Source data start

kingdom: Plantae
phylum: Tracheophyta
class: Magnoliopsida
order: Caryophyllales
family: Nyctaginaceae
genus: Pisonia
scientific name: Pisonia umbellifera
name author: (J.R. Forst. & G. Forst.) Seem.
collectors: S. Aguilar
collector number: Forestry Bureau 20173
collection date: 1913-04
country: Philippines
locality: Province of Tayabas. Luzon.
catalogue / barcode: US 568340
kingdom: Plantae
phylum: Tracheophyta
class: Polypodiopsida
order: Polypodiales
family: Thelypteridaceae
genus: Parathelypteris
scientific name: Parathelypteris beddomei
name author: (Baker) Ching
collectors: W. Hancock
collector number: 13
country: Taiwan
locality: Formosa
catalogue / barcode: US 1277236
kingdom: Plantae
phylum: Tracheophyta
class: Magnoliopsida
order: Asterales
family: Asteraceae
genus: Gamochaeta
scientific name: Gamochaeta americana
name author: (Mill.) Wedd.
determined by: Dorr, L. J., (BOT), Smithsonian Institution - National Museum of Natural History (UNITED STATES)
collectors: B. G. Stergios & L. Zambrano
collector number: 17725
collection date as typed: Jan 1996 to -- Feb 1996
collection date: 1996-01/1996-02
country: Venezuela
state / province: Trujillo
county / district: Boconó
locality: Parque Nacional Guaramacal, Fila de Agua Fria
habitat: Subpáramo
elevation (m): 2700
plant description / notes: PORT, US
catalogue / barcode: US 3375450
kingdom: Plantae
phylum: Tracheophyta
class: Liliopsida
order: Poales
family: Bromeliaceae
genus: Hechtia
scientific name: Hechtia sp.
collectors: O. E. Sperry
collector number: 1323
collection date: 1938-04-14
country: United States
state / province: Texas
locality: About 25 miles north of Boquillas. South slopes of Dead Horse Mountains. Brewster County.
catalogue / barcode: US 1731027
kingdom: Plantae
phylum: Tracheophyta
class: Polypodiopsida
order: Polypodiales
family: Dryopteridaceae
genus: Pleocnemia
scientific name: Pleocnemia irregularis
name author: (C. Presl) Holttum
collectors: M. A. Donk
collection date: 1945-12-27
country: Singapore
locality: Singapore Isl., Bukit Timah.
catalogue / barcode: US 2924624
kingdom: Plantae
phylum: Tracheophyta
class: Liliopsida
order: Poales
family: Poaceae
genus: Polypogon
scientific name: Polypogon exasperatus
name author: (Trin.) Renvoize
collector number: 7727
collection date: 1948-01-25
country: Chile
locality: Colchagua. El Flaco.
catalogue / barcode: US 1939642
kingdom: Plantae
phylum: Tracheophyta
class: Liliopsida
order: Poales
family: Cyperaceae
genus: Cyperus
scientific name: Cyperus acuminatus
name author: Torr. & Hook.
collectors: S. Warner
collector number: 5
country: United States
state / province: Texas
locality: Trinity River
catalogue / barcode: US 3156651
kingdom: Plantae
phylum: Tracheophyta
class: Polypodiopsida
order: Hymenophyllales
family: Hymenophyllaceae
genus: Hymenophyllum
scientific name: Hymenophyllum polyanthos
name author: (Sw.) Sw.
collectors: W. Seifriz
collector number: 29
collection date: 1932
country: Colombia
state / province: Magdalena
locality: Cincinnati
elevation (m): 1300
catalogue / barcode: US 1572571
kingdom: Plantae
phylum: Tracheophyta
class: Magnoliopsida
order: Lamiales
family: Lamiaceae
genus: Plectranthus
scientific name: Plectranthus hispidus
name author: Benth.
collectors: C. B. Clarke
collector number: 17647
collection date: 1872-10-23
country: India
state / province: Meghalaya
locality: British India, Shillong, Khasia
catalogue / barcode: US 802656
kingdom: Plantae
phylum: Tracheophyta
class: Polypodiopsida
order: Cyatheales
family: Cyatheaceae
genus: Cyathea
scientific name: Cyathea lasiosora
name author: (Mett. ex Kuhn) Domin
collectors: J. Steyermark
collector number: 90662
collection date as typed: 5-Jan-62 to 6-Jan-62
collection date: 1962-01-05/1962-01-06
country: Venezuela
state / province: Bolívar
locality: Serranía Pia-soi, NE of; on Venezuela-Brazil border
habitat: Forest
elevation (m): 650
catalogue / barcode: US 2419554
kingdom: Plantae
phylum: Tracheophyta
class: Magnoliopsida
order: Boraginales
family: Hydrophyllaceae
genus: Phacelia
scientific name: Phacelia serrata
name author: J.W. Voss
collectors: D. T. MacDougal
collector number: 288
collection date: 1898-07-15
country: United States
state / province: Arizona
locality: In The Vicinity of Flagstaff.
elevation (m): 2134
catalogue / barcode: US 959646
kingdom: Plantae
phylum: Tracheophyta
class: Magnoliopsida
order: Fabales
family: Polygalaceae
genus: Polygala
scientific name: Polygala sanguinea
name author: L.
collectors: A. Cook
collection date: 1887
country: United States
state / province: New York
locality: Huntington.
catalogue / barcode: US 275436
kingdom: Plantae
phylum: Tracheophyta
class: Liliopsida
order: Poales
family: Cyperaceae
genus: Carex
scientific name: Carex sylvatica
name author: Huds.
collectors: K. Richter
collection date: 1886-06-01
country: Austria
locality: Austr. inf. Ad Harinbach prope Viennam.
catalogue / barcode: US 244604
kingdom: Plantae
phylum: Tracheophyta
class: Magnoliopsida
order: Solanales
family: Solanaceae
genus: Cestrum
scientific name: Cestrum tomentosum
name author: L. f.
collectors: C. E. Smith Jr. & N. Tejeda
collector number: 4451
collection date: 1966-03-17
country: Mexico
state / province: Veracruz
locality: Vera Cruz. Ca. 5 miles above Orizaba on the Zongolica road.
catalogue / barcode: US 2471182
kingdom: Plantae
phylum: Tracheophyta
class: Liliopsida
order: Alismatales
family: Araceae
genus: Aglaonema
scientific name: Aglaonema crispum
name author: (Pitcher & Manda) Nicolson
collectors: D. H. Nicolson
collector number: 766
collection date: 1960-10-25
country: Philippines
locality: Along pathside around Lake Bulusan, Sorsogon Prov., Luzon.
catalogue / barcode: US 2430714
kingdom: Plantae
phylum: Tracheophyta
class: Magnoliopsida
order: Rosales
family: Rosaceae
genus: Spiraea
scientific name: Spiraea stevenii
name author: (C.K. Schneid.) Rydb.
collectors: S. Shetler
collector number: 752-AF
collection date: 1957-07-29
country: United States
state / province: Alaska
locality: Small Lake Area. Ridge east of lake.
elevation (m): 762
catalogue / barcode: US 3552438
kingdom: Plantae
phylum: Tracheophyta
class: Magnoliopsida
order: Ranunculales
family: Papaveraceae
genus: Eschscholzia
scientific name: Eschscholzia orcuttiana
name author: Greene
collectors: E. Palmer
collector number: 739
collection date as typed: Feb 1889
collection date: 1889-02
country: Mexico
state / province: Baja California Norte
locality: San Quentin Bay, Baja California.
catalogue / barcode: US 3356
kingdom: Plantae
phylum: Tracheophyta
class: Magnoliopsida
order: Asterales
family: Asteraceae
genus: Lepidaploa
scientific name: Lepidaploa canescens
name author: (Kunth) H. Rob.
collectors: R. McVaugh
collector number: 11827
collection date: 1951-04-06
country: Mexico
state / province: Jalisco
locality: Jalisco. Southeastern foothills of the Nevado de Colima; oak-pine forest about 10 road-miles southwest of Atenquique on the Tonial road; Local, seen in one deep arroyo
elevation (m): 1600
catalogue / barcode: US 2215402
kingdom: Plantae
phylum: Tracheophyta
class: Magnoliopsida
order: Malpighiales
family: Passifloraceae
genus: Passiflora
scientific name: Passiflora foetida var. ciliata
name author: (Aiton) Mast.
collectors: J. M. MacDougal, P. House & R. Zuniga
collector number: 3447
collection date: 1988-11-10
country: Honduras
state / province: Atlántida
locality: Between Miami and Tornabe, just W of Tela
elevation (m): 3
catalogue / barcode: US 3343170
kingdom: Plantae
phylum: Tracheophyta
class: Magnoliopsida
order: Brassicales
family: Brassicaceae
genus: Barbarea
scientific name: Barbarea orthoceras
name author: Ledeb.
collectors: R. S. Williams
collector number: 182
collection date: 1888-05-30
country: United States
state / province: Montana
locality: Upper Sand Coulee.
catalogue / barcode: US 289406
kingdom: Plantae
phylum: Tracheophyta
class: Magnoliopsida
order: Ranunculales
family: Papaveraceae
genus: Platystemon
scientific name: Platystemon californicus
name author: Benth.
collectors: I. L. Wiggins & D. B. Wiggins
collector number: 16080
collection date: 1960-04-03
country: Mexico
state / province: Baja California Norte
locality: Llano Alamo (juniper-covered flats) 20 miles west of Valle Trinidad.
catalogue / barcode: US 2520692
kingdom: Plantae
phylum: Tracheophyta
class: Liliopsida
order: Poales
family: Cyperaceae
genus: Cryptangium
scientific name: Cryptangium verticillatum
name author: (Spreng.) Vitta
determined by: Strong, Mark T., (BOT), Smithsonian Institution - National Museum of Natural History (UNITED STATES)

Source data end

Task statement. Copy out the lines again word for word, starting at the line containing "collector number: 29" and ending at the line containing "collection date: 1887".

Answer.
collector number: 29
collection date: 1932
country: Colombia
state / province: Magdalena
locality: Cincinnati
elevation (m): 1300
catalogue / barcode: US 1572571
kingdom: Plantae
phylum: Tracheophyta
class: Magnoliopsida
order: Lamiales
family: Lamiaceae
genus: Plectranthus
scientific name: Plectranthus hispidus
name author: Benth.
collectors: C. B. Clarke
collector number: 17647
collection date: 1872-10-23
country: India
state / province: Meghalaya
locality: British India, Shillong, Khasia
catalogue / barcode: US 802656
kingdom: Plantae
phylum: Tracheophyta
class: Polypodiopsida
order: Cyatheales
family: Cyatheaceae
genus: Cyathea
scientific name: Cyathea lasiosora
name author: (Mett. ex Kuhn) Domin
collectors: J. Steyermark
collector number: 90662
collection date as typed: 5-Jan-62 to 6-Jan-62
collection date: 1962-01-05/1962-01-06
country: Venezuela
state / province: Bolívar
locality: Serranía Pia-soi, NE of; on Venezuela-Brazil border
habitat: Forest
elevation (m): 650
catalogue / barcode: US 2419554
kingdom: Plantae
phylum: Tracheophyta
class: Magnoliopsida
order: Boraginales
family: Hydrophyllaceae
genus: Phacelia
scientific name: Phacelia serrata
name author: J.W. Voss
collectors: D. T. MacDougal
collector number: 288
collection date: 1898-07-15
country: United States
state / province: Arizona
locality: In The Vicinity of Flagstaff.
elevation (m): 2134
catalogue / barcode: US 959646
kingdom: Plantae
phylum: Tracheophyta
class: Magnoliopsida
order: Fabales
family: Polygalaceae
genus: Polygala
scientific name: Polygala sanguinea
name author: L.
collectors: A. Cook
collection date: 1887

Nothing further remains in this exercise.